Pour la psychiatre et psychanalyste Piera Aulagnier, la psychose correspond à une organisation psychique. En outre, une grande variété de maladies liées au système nerveux central, causées par des substances étrangères ou des problèmes physiologiques, peuvent produire des symptômes de psychose. La psychose est constituée de plusieurs phases, et elle s’observe généralement à travers des troubles de comportement, et des troubles psychiatriques. Ainsi, le trouble fragilise la réelle perception des choses, l’individu a donc du mal à définir le vrai du faux, le réel de l’imaginaire. Une hallucination se définit en tant que perception sensorielle en l’absence de stimulus externe.

Des hallucinations sonores, en particulier lorsque le patient entend des voix inexistantes, sont des symptômes prévenant de l’arrivée de la psychose. Ces voix hallucinatoires peuvent parler au patient et impliquer de multiples intonations. Ces hallucinations auditives peuvent s’avérer perturbantes ou préoccupantes lorsqu’elles commandent ou ordonnent au patient. Le Hearing Voices Movement a été créé pour aider les individus qui entendent des voix, sans se soucier de leur état mental. La psychose peut impliquer des délires, certains d’entre eux étant de nature paranoïaque. Un délire désigne une fausse perception, ou croyance, que l’individu maintient sans aucune logique, et cette croyance peut être difficile à changer. Pour la déterminer, il est fondamental de rechercher les antécédents psychiatriques.

Les thèmes du délire, ce sur quoi il porte et qui frappe immédiatement à l’écoute d’un délirant : c’est son roman. La persécution n’est spécifique d’aucun délire et ne caractérise pas les délires paranoïaques. Le délire est dirigé vers un seul but ou une seule idée : postulat de base. Soit en réseau : extension à un nombre de plus en plus grand de personnes ou de secteurs d’activités. La réaction affective qui l’accompagne : l’investissement affectif conditionne les réactions auto ou hétéro-agressives du patient.

La catatonie décrit un état d’agitation profonde dans lequel l’expérience de la réalité est souvent inadéquate. La présentation classique définit un individu ne cherchant à établir aucun intérêt ou lien social avec le monde extérieur. Ce type de catatonie présente une flexibilité cireuse. La flexibilité cireuse désigne une flexibilité physique attribuée chez un individu catatonique immobile par un autre individu. Le deuxième type de catatonie définit une agitation profonde impliquant un comportement moteur excessif et sans but ainsi qu’une préoccupation mentale extrême gardant une perception de la réalité intacte. C’est une forme clinique de dépression, ou encore un désordre mental, qui, en s’installant dans le temps, conduit l’individu à un état de schizophrénie ou de psychose.
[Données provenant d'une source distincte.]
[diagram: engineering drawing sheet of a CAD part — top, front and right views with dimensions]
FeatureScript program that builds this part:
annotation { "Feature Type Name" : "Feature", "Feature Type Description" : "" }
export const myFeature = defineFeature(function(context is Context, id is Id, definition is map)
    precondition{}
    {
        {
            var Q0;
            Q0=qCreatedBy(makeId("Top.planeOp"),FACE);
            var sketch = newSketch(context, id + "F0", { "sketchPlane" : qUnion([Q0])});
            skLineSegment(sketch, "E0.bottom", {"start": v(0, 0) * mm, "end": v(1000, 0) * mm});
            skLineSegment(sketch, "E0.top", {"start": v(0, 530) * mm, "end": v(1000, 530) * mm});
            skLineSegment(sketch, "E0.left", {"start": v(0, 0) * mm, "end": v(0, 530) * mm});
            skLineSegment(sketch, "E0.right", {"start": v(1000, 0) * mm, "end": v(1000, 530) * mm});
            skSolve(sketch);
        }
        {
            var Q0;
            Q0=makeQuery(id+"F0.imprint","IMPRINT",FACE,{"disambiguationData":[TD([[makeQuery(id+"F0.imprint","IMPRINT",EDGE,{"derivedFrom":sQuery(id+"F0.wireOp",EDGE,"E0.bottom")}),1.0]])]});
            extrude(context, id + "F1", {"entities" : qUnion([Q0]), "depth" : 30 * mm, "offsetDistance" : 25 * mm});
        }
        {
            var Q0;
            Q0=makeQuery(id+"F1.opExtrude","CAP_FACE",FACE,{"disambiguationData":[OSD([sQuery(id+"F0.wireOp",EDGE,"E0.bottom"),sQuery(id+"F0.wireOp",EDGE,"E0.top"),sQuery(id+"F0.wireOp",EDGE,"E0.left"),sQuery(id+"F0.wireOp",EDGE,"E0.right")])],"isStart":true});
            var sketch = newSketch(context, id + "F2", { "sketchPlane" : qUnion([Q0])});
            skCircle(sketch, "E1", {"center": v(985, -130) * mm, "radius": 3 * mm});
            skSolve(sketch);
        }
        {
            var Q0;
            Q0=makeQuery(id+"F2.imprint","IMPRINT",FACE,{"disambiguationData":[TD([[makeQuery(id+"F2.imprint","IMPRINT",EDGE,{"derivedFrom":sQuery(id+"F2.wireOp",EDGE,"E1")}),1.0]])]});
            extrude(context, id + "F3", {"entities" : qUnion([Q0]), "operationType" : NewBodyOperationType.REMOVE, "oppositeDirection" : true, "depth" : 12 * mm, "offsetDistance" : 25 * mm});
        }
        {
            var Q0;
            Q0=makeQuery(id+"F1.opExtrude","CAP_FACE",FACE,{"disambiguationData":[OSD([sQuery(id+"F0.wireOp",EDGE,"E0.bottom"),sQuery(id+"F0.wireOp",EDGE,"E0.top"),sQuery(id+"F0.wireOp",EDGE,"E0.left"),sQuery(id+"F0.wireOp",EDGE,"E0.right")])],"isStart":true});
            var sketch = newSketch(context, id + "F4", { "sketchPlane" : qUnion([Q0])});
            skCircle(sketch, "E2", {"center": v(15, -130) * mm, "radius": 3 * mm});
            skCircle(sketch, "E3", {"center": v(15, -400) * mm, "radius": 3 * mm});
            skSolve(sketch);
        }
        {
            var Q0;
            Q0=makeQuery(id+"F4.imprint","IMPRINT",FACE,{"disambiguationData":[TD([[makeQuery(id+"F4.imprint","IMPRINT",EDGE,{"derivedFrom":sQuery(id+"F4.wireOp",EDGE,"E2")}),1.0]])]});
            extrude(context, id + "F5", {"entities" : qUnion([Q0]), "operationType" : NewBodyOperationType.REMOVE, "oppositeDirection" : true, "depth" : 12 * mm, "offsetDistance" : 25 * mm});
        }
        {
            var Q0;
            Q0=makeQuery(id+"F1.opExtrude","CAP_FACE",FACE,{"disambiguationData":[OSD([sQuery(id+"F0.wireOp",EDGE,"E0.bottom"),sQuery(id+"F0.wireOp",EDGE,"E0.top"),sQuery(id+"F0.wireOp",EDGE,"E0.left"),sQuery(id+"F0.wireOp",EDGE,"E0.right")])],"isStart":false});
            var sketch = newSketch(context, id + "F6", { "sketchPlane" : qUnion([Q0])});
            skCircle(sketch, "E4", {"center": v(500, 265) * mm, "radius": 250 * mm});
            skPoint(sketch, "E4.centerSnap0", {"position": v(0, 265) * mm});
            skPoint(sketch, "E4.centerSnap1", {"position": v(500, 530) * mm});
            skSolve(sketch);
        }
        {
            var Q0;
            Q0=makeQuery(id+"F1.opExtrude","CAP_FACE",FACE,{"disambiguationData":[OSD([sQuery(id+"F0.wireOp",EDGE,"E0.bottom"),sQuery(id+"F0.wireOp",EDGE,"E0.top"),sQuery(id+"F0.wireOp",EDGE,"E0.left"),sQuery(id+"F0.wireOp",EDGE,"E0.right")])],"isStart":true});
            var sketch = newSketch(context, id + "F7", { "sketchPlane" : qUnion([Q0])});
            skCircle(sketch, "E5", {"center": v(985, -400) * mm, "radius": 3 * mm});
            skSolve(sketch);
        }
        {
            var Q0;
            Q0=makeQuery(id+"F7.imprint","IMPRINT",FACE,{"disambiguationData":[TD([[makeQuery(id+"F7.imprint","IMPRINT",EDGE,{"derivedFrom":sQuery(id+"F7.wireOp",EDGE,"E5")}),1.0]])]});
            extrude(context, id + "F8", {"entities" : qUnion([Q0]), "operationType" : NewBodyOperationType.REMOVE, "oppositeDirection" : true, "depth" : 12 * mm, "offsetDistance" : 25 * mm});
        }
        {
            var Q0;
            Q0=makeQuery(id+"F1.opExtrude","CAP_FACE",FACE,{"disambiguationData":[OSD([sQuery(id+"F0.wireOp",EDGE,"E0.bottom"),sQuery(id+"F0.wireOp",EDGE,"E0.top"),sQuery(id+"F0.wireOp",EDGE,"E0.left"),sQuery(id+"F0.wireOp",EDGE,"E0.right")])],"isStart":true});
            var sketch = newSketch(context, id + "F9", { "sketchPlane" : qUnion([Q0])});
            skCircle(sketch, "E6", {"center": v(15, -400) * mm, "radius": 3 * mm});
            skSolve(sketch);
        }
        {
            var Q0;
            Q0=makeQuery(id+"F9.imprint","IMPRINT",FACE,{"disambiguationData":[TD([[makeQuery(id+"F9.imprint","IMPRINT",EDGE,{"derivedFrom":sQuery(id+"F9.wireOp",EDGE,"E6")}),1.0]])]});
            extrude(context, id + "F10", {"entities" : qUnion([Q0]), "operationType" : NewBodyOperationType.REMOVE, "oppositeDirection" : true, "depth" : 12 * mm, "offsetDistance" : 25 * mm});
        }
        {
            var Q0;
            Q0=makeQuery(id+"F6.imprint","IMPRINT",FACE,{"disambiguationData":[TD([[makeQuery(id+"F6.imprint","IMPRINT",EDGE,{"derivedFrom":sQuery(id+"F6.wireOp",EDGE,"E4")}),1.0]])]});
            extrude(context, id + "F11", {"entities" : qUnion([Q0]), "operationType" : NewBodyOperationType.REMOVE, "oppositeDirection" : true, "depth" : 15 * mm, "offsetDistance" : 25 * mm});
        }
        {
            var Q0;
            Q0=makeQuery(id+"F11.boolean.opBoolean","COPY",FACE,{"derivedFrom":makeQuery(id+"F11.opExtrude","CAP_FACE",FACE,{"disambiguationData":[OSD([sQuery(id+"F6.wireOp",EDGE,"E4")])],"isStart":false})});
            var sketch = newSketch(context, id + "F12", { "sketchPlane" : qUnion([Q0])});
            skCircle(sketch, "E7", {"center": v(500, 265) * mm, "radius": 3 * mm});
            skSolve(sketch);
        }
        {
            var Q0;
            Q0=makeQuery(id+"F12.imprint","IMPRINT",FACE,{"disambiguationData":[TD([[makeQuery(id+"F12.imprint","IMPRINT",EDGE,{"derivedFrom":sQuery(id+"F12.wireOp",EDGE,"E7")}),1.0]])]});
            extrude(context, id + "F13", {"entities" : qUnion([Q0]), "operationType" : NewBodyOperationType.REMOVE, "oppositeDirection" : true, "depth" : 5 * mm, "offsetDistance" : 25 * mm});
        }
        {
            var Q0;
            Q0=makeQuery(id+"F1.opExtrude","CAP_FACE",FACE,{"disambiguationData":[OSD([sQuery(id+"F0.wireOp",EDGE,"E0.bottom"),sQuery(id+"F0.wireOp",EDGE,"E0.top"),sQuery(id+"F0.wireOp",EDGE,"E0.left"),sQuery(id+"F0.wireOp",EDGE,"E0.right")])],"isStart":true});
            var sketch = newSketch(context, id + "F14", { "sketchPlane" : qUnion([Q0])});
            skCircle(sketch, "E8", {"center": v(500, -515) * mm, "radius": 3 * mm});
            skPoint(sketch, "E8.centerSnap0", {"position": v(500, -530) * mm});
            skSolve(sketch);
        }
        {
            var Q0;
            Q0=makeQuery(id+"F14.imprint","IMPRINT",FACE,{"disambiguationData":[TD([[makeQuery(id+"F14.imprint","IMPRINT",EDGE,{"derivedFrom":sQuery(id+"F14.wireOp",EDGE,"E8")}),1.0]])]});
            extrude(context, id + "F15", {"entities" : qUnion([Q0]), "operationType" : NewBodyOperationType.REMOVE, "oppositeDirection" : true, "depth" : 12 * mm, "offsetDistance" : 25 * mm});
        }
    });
Le trouble de la pensée désigne une anomalie de la pensée consciente. Il est identifié par son impact sur la parole et l’écriture. Les individus affectés présentent une déconnexion et une désorganisation du contenu sémantique de la parole se manifestant également dans leur écriture. Le stress est connu pour contribuer et développer des états de psychose. Des antécédents d’événements psychologiques traumatisants, et une expérience récente stressante, peuvent contribuer au développement d’une psychose.